West African prospects for electricity production are shaped in large part by Nigeria's potential to develop fossil fuels. Because it holds Africa's greatest volume of oil and natural gas reserves within its borders, Nigeria has optimal access to natural gas. These reserves could be used for electricity production assuming Abuja is able maintain security and political control of the resources. As a result, regional connections between national power grids have spread west and inland from Nigeria. The main cluster is based around the Coastal Transmission Backbone running through Benin, Togo and Ghana and eventually reaching Ivory Coast along the Gulf of Guinea.
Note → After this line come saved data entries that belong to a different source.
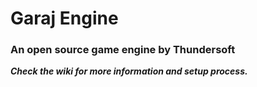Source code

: # Garaj Engine

### An open source game engine by Thundersoft

 ***Check the wiki for more information and setup process.***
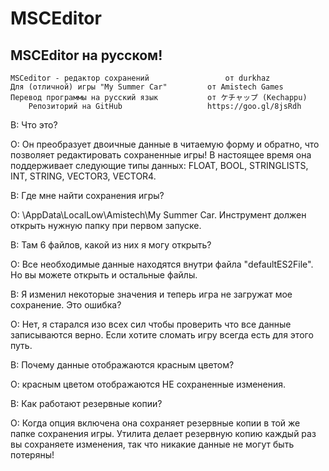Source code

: # MSCEditor
## MSCEditor на русском!

	MSCeditor - редактор сохранений				 	от durkhaz
	Для (отличной) игры "My Summer Car"	     	от Amistech Games 
	Перевод программы на русский язык			от ケチャップ (Kechappu)
		Репозиторий на GitHub					https://goo.gl/8jsRdh
		
	
В: Что это?

О: Он преобразует двоичные данные в читаемую форму и обратно, что позволяет редактировать сохраненные игры!
В настоящее время она поддерживает следующие типы данных: FLOAT, BOOL, STRINGLISTS, INT, STRING, VECTOR3, VECTOR4.  


В: Где мне найти сохранения игры?

О: \AppData\LocalLow\Amistech\My Summer Car\. Инструмент должен открыть нужную папку при первом запуске.


В: Там  6 файлов, какой из них я могу открыть?

О: Все необходимые данные находятся внутри файла "defaultES2File". Но вы можете открыть и остальные файлы.


В: Я изменил некоторые значения и теперь игра не загружат мое сохранение. Это ошибка?

О: Нет, я старался изо всех сил чтобы проверить что все данные записываются верно. Если хотите сломать игру всегда есть для этого путь.


В: Почему данные отображаются красным цветом?

О: красным цветом отображаются НЕ сохраненные изменения.


В: Как работают резервные копии?

О: Когда опция включена она сохраняет резервные копии в той же папке сохранения игры. Утилита делает резервную копию каждый раз вы сохраняете изменения, так что никакие данные не могут быть потеряны!
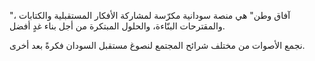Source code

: 
 "آفاق وطن" هي منصة سودانية مكرّسة لمشاركة الأفكار  المستقبلية والكتابات ، والمقترحات البنّاءة، والحلول المبتكرة من أجل بناء غدٍ أفضل.

نجمع الأصوات من مختلف شرائح المجتمع لنصوغ مستقبل السودان فكرةً بعد أخرى.
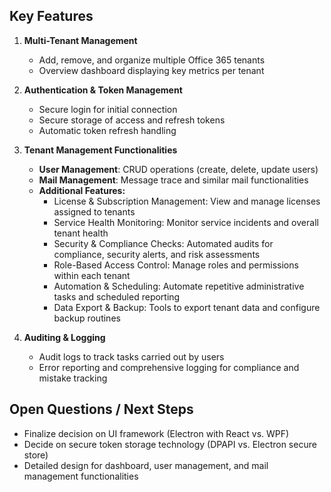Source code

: ## Key Features

1. **Multi-Tenant Management**
   - Add, remove, and organize multiple Office 365 tenants
   - Overview dashboard displaying key metrics per tenant

2. **Authentication & Token Management**
   - Secure login for initial connection
   - Secure storage of access and refresh tokens
   - Automatic token refresh handling

3. **Tenant Management Functionalities**
   - **User Management**: CRUD operations (create, delete, update users)
   - **Mail Management**: Message trace and similar mail functionalities
   - **Additional Features:**
     - License & Subscription Management: View and manage licenses assigned to tenants
     - Service Health Monitoring: Monitor service incidents and overall tenant health
     - Security & Compliance Checks: Automated audits for compliance, security alerts, and risk assessments
     - Role-Based Access Control: Manage roles and permissions within each tenant
     - Automation & Scheduling: Automate repetitive administrative tasks and scheduled reporting
     - Data Export & Backup: Tools to export tenant data and configure backup routines

4. **Auditing & Logging**
   - Audit logs to track tasks carried out by users
   - Error reporting and comprehensive logging for compliance and mistake tracking

## Open Questions / Next Steps

- Finalize decision on UI framework (Electron with React vs. WPF)
- Decide on secure token storage technology (DPAPI vs. Electron secure store)
- Detailed design for dashboard, user management, and mail management functionalities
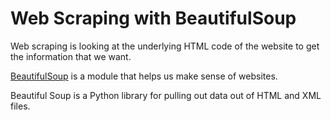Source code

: # Web Scraping with BeautifulSoup

Web scraping is looking at the underlying HTML code of the website to get the information that we want.

[BeautifulSoup](https://www.crummy.com/software/BeautifulSoup/bs4/doc/) is a module that helps us make sense of websites.

Beautiful Soup is a Python library for pulling out data out of HTML and XML files.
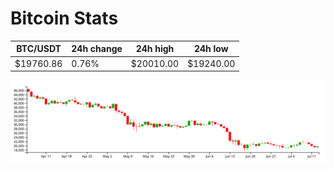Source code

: # Bitcoin Stats

BTC/USDT|24h change|24h high|24h low|
|---|---|---|---|
|$19760.86|0.76%|$20010.00|$19240.00|

<img src="./chart.svg">
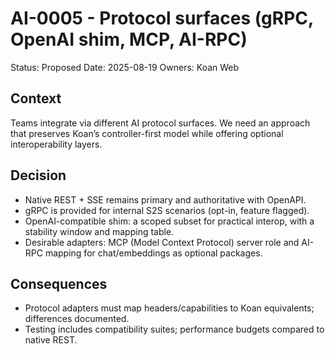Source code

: # AI-0005 - Protocol surfaces (gRPC, OpenAI shim, MCP, AI-RPC)

Status: Proposed
Date: 2025-08-19
Owners: Koan Web

## Context

Teams integrate via different AI protocol surfaces. We need an approach that preserves Koan’s controller-first model while offering optional interoperability layers.

## Decision

- Native REST + SSE remains primary and authoritative with OpenAPI.
- gRPC is provided for internal S2S scenarios (opt-in, feature flagged).
- OpenAI-compatible shim: a scoped subset for practical interop, with a stability window and mapping table.
- Desirable adapters: MCP (Model Context Protocol) server role and AI-RPC mapping for chat/embeddings as optional packages.

## Consequences

- Protocol adapters must map headers/capabilities to Koan equivalents; differences documented.
- Testing includes compatibility suites; performance budgets compared to native REST.
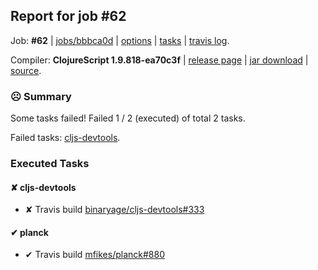 ## Report for job #62

Job: **#62** | [jobs/bbbca0d](https://github.com/cljs-oss/canary/commit/bbbca0d79de1e1b16870e04d4e80341572836269) | [options](options.edn) | [tasks](tasks.edn) | [travis log](https://travis-ci.org/cljs-oss/canary/builds/254895623).

Compiler: **ClojureScript 1.9.818-ea70c3f** | [release page](https://github.com/cljs-oss/canary/releases/tag/r1.9.818-ea70c3f) | [jar download](https://github.com/cljs-oss/canary/releases/download/r1.9.818-ea70c3f/clojurescript-1.9.818-ea70c3f.jar) | [source](https://github.com/darwin/clojurescript/commit/ea70c3f7babfc65f6f327a536d116c0f86ad844b).

### ☹ Summary

Some tasks failed! Failed 1 / 2 (executed) of total 2 tasks.

Failed tasks: [cljs-devtools](#-cljs-devtools).

### Executed Tasks

#### &#x2718; cljs-devtools
  * &#x2718; Travis build [binaryage/cljs-devtools#333](https://travis-ci.org/binaryage/cljs-devtools/builds/254898477)

#### &#x2714; planck
  * &#x2714; Travis build [mfikes/planck#880](https://travis-ci.org/mfikes/planck/builds/254898479)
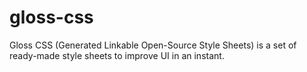 # gloss-css
Gloss CSS (Generated Linkable Open-Source Style Sheets) is a set of ready-made style sheets to improve UI in an instant.
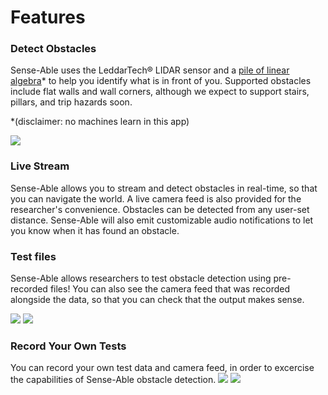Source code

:# Features

### Detect Obstacles
Sense-Able uses the LeddarTech® LIDAR sensor and a [pile of linear algebra](https://xkcd.com/1838/)\* to help you identify what is in front of you.  Supported obstacles include flat walls and wall corners, although we expect to support stairs, pillars, and trip hazards soon.

\*(disclaimer: no machines learn in this app)

<img src="https://user-images.githubusercontent.com/31483647/39219219-1f692c72-47f7-11e8-92bb-0aecd317d640.jpg"/>

### Live Stream
Sense-Able allows you to stream and detect obstacles in real-time, so that you can navigate the world.  A live camera feed is also provided for the researcher's convenience.  Obstacles can be detected from any user-set distance.  Sense-Able will also emit customizable audio notifications to let you know when it has found an obstacle.

### Test files
Sense-Able allows researchers to test obstacle detection using pre-recorded files!  You can also see the camera feed that was recorded alongside the data, so that you can check that the output makes sense.

<img src="https://user-images.githubusercontent.com/31483647/39216015-1b56c310-47e8-11e8-8f17-9eb46a9c747c.jpeg"/>
<img src="https://user-images.githubusercontent.com/31483647/39216024-20b6ee2a-47e8-11e8-97e0-cdfc2399981d.jpg"/>

### Record Your Own Tests
You can record your own test data and camera feed, in order to excercise the capabilities of Sense-Able obstacle detection.
<img src="https://user-images.githubusercontent.com/31483647/39219220-1f7c0496-47f7-11e8-8d3f-d7db8a466ebf.jpeg"/>
<img src="https://user-images.githubusercontent.com/31483647/39219348-d86b1ed8-47f7-11e8-9afe-8aa00408377b.jpg"/>
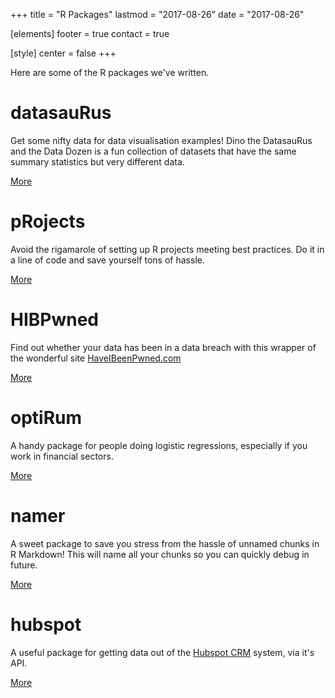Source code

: +++
title = "R Packages"
lastmod = "2017-08-26"
date = "2017-08-26"

[elements]
  footer = true
  contact = true



[style]
  center = false
+++

Here are some of the R packages we've written.

# datasauRus
Get some nifty data for data visualisation examples! Dino the DatasauRus and the Data Dozen is a fun collection of datasets that have the same summary statistics but very different data.

<a class="btn btn-primary" href="//itsalocke.com/datasauRus" role="button">More</a>

# pRojects
Avoid the rigamarole of setting up R projects meeting best practices. Do it in a line of code and save yourself tons of hassle.

<a class="btn btn-primary" href="//itsalocke.com/pRojects" role="button">More</a>

# HIBPwned
Find out whether your data has been in a data breach with this wrapper of the wonderful site [HaveIBeenPwned.com](//HaveIBeenPwned.com)

<a class="btn btn-primary" href="//itsalocke.com/HIBPwned" role="button">More</a>

# optiRum
A handy package for people doing logistic regressions, especially if you work in financial sectors.

<a class="btn btn-primary" href="//itsalocke.com/optiRum" role="button">More</a>

# namer
A sweet package to save you stress from the hassle of unnamed chunks in R Markdown! This will name all your chunks so you can quickly debug in future.

<a class="btn btn-primary" href="//itsalocke.com/namer" role="button">More</a>

# hubspot
A useful package for getting data out of the [Hubspot CRM](//hubspot.com) system, via it's API.

<a class="btn btn-primary" href="//itsalocke.com/hubspot" role="button">More</a>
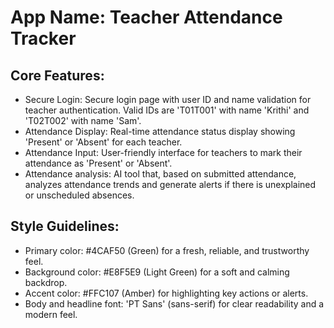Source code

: # **App Name**: Teacher Attendance Tracker

## Core Features:

- Secure Login: Secure login page with user ID and name validation for teacher authentication. Valid IDs are 'T01T001' with name 'Krithi' and 'T02T002' with name 'Sam'.
- Attendance Display: Real-time attendance status display showing 'Present' or 'Absent' for each teacher.
- Attendance Input: User-friendly interface for teachers to mark their attendance as 'Present' or 'Absent'.
- Attendance analysis: AI tool that, based on submitted attendance, analyzes attendance trends and generate alerts if there is unexplained or unscheduled absences.

## Style Guidelines:

- Primary color: #4CAF50 (Green) for a fresh, reliable, and trustworthy feel.
- Background color: #E8F5E9 (Light Green) for a soft and calming backdrop.
- Accent color: #FFC107 (Amber) for highlighting key actions or alerts.
- Body and headline font: 'PT Sans' (sans-serif) for clear readability and a modern feel.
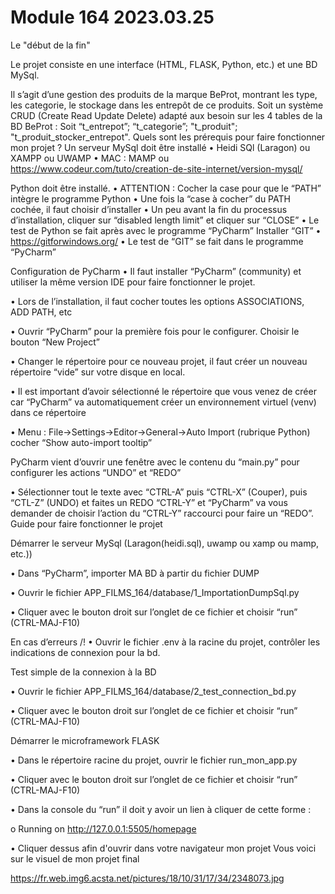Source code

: # Module 164 2023.03.25


Le "début de la fin"

Le projet consiste en une interface (HTML, FLASK, Python, etc.) et une BD MySql.

Il s’agit d’une gestion des produits de la marque BeProt, montrant les type, les categorie, le stockage dans les entrepôt de ce produits. Soit un système CRUD (Create Read Update Delete) adapté aux besoin sur les 4 tables de la BD BeProt : Soit “t_entrepot”; “t_categorie”; "t_produit"; "t_produit_stocker_entrepot". Quels sont les prérequis pour faire fonctionner mon projet ? Un serveur MySql doit être installé • Heidi SQl (Laragon) ou XAMPP ou UWAMP • MAC : MAMP ou https://www.codeur.com/tuto/creation-de-site-internet/version-mysql/

Python doit être installé. • ATTENTION : Cocher la case pour que le “PATH” intègre le programme Python • Une fois la “case à cocher” du PATH cochée, il faut choisir d’installer • Un peu avant la fin du processus d’installation, cliquer sur “disabled length limit” et cliquer sur “CLOSE” • Le test de Python se fait après avec le programme “PyCharm” Installer “GIT” • https://gitforwindows.org/ • Le test de “GIT” se fait dans le programme “PyCharm”

Configuration de PyCharm • Il faut installer “PyCharm” (community) et utiliser la même version IDE pour faire fonctionner le projet.

• Lors de l’installation, il faut cocher toutes les options ASSOCIATIONS, ADD PATH, etc

• Ouvrir “PyCharm” pour la première fois pour le configurer. Choisir le bouton “New Project”

• Changer le répertoire pour ce nouveau projet, il faut créer un nouveau répertoire “vide” sur votre disque en local.

• Il est important d’avoir sélectionné le répertoire que vous venez de créer car “PyCharm” va automatiquement créer un environnement virtuel (venv) dans ce répertoire

• Menu : File->Settings->Editor->General->Auto Import (rubrique Python) cocher “Show auto-import tooltip”

PyCharm vient d’ouvrir une fenêtre avec le contenu du “main.py” pour configurer les actions “UNDO” et “REDO”

• Sélectionner tout le texte avec “CTRL-A” puis “CTRL-X” (Couper), puis “CTL-Z” (UNDO) et faites un REDO “CTRL-Y” et “PyCharm” va vous demander de choisir l’action du “CTRL-Y” raccourci pour faire un “REDO”. Guide pour faire fonctionner le projet

Démarrer le serveur MySql (Laragon(heidi.sql), uwamp ou xamp ou mamp, etc.))

• Dans “PyCharm”, importer MA BD à partir du fichier DUMP

• Ouvrir le fichier APP_FILMS_164/database/1_ImportationDumpSql.py

• Cliquer avec le bouton droit sur l’onglet de ce fichier et choisir “run” (CTRL-MAJ-F10)

En cas d’erreurs /!
• Ouvrir le fichier .env à la racine du projet, contrôler les indications de connexion pour la bd.

Test simple de la connexion à la BD

• Ouvrir le fichier APP_FILMS_164/database/2_test_connection_bd.py

• Cliquer avec le bouton droit sur l’onglet de ce fichier et choisir “run” (CTRL-MAJ-F10)

Démarrer le microframework FLASK

• Dans le répertoire racine du projet, ouvrir le fichier run_mon_app.py

• Cliquer avec le bouton droit sur l’onglet de ce fichier et choisir “run” (CTRL-MAJ-F10)

• Dans la console du “run” il doit y avoir un lien à cliquer de cette forme :

o Running on http://127.0.0.1:5505/homepage

• Cliquer dessus afin d'ouvrir dans votre navigateur mon projet Vous voici sur le visuel de mon projet final 

https://fr.web.img6.acsta.net/pictures/18/10/31/17/34/2348073.jpg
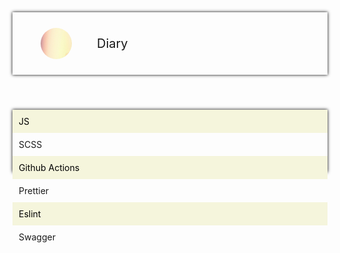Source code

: <header style="height:100px; box-shadow:0 0 5px #000;display:flex;align-items:center; padding-inline: 5px">
<figure style="width:50px; height:50px; border-radius:50%; padding:0; overflow:hidden">
    <img style="width:100%; height: 200px" src="./public/images/bg.jpg">
</figure>
<span style="font-size: 20px">Diary</span>
</header>
<main style="height:100px; box-shadow:0 0 5px #000;">
<ul style="list-style:none; flex-direction:column;padding:0; margin:0">
    <li style="padding:10px;background-color:beige; color: #000">JS</li>
    <li style="padding:10px;">SCSS</li>
    <li style="padding:10px;background-color:beige; color: #000">Github Actions</li>
    <li style="padding:10px;">Prettier</li>
    <li style="padding:10px;background-color:beige; color: #000">Eslint</li>
    <li style="padding:10px;">Swagger</li>
</ul>
</main>
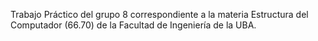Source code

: Trabajo Práctico del grupo 8 correspondiente a la materia Estructura del Computador (66.70) de la Facultad de Ingeniería de la UBA.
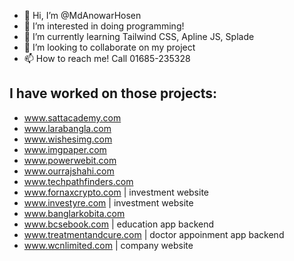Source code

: - 👋 Hi, I’m @MdAnowarHosen
- 👀 I’m interested in doing programming!
- 🌱 I’m currently learning Tailwind CSS, Apline JS, Splade
- 💞️ I’m looking to collaborate on my project
- 📫 How to reach me! Call 01685-235328

**I have worked on those projects:**
------------------------
- www.sattacademy.com
- www.larabangla.com
- www.wishesimg.com
- www.imgpaper.com
- www.powerwebit.com
- www.ourrajshahi.com
- www.techpathfinders.com
- www.fornaxcrypto.com | investment website
- www.investyre.com | investment website
- www.banglarkobita.com
- www.bcsebook.com | education app backend
- www.treatmentandcure.com | doctor appoinment app backend
- www.wcnlimited.com | company website


<!---
MdAnowarHosen/MdAnowarHosen is a ✨ special ✨ repository because its `README.md` (this file) appears on your GitHub profile.
You can click the Preview link to take a look at your changes.
--->
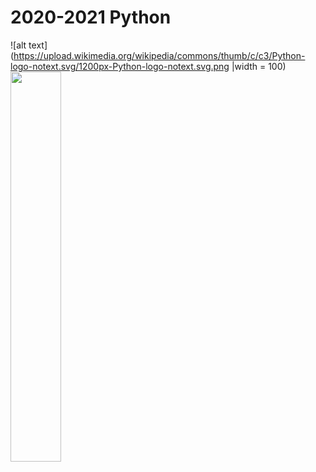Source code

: # 2020-2021 Python
![alt text](https://upload.wikimedia.org/wikipedia/commons/thumb/c/c3/Python-logo-notext.svg/1200px-Python-logo-notext.svg.png |width = 100)
<img src="https://upload.wikimedia.org/wikipedia/commons/thumb/c/c3/Python-logo-notext.svg/1200px-Python-logo-notext.svg.png" width="40%">
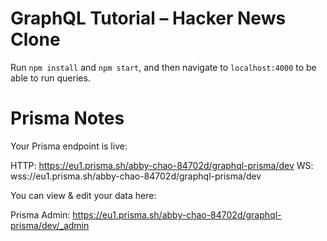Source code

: # GraphQL Tutorial – Hacker News Clone

Run `npm install` and `npm start`, and then navigate to `localhost:4000` to be able to run queries.

# Prisma Notes

Your Prisma endpoint is live:

  HTTP:  https://eu1.prisma.sh/abby-chao-84702d/graphql-prisma/dev
  WS:    wss://eu1.prisma.sh/abby-chao-84702d/graphql-prisma/dev

You can view & edit your data here:

  Prisma Admin: https://eu1.prisma.sh/abby-chao-84702d/graphql-prisma/dev/_admin
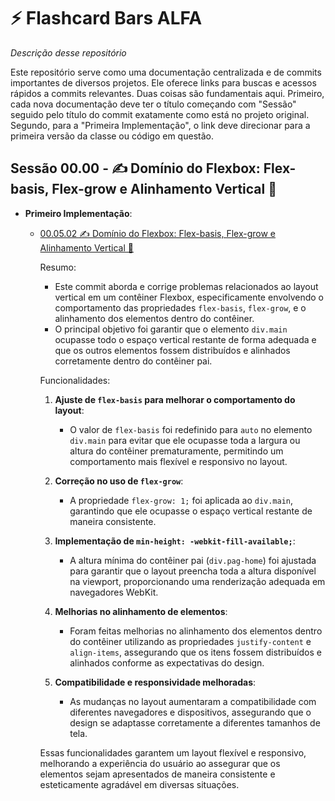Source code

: # ⚡ Flashcard Bars ALFA

_Descrição desse repositório_

Este repositório serve como uma documentação centralizada e de commits importantes de diversos projetos. Ele oferece links para buscas e acessos rápidos a commits relevantes. Duas coisas são fundamentais aqui. Primeiro, cada nova documentação deve ter o título começando com "Sessão" seguido pelo título do commit exatamente como está no projeto original. Segundo, para a "Primeira Implementação", o link deve direcionar para a primeira versão da classe ou código em questão.

## Sessão 00.00 - ✍️ Domínio do Flexbox: Flex-basis, Flex-grow e Alinhamento Vertical 👀

- **Primeiro Implementação**: 

    - [00.05.02 ✍️ Domínio do Flexbox: Flex-basis, Flex-grow e Alinhamento Vertical 👀](https://github.com/H7-Dev/CONTROLER-FX/commit/b97f22f43f141ff0dc468d4f25f675870d3c9660)
    
        Resumo:
        - Este commit aborda e corrige problemas relacionados ao layout vertical em um contêiner Flexbox, especificamente envolvendo o comportamento das propriedades `flex-basis`, `flex-grow`, e o alinhamento dos elementos dentro do contêiner.
        - O principal objetivo foi garantir que o elemento `div.main` ocupasse todo o espaço vertical restante de forma adequada e que os outros elementos fossem distribuídos e alinhados corretamente dentro do contêiner pai.

        Funcionalidades:

        1. **Ajuste de `flex-basis` para melhorar o comportamento do layout**:
            - O valor de `flex-basis` foi redefinido para `auto` no elemento `div.main` para evitar que ele ocupasse toda a largura ou altura do contêiner prematuramente, permitindo um comportamento mais flexível e responsivo no layout.

        2. **Correção no uso de `flex-grow`**:
            - A propriedade `flex-grow: 1;` foi aplicada ao `div.main`, garantindo que ele ocupasse o espaço vertical restante de maneira consistente.

        3. **Implementação de `min-height: -webkit-fill-available;`**:
            - A altura mínima do contêiner pai (`div.pag-home`) foi ajustada para garantir que o layout preencha toda a altura disponível na viewport, proporcionando uma renderização adequada em navegadores WebKit.

        4. **Melhorias no alinhamento de elementos**:
            - Foram feitas melhorias no alinhamento dos elementos dentro do contêiner utilizando as propriedades `justify-content` e `align-items`, assegurando que os itens fossem distribuídos e alinhados conforme as expectativas do design.

        5. **Compatibilidade e responsividade melhoradas**:
            - As mudanças no layout aumentaram a compatibilidade com diferentes navegadores e dispositivos, assegurando que o design se adaptasse corretamente a diferentes tamanhos de tela.

        Essas funcionalidades garantem um layout flexível e responsivo, melhorando a experiência do usuário ao assegurar que os elementos sejam apresentados de maneira consistente e esteticamente agradável em diversas situações.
While some inland connections link Burkina Faso and Niger to this transmission backbone, connectivity with the rest of West Africa is still in the earliest stages of development. Eventually the network could reach as far west as Senegal.

Under the leadership of President Goodluck Jonathan, Abuja aims to at least triple domestic power output and expand the transmission grid throughout the country. However, political wrangling in Nigeria has limited the expansion of domestic electricity generation, and power generation in the country still falls short of demand, resulting in load shedding and blackouts. Nigeria recently privatized the Power Holding Company of Nigeria, hoping the move would generate greater investment in infrastructure development and, as a result, increase domestic power production. Facing its own shortfalls, Nigeria is not able to translate its large natural gas-fired electricity production base into a regional abundance of electricity, leaving much of West Africa to rely on fuel oils for electricity generation.

As development moves forward, increasing transmission capabilities will likely be the main focus when securing investment and building infrastructure. Countries will also seek to increase their own power generation capacity, and ongoing privatization efforts may lead to higher cost efficiency over time. Apart from Nigeria, other countries in West Africa will also push to develop their offshore oil and natural gas deposits. This will lead to some of the natural gas being fed back inland for power generation. West Africa is probably still far from having an effective, regionwide electricity trading pool, and serious infrastructure challenges will need to be resolved before a physical transmission grid could enable the development of trading mechanisms.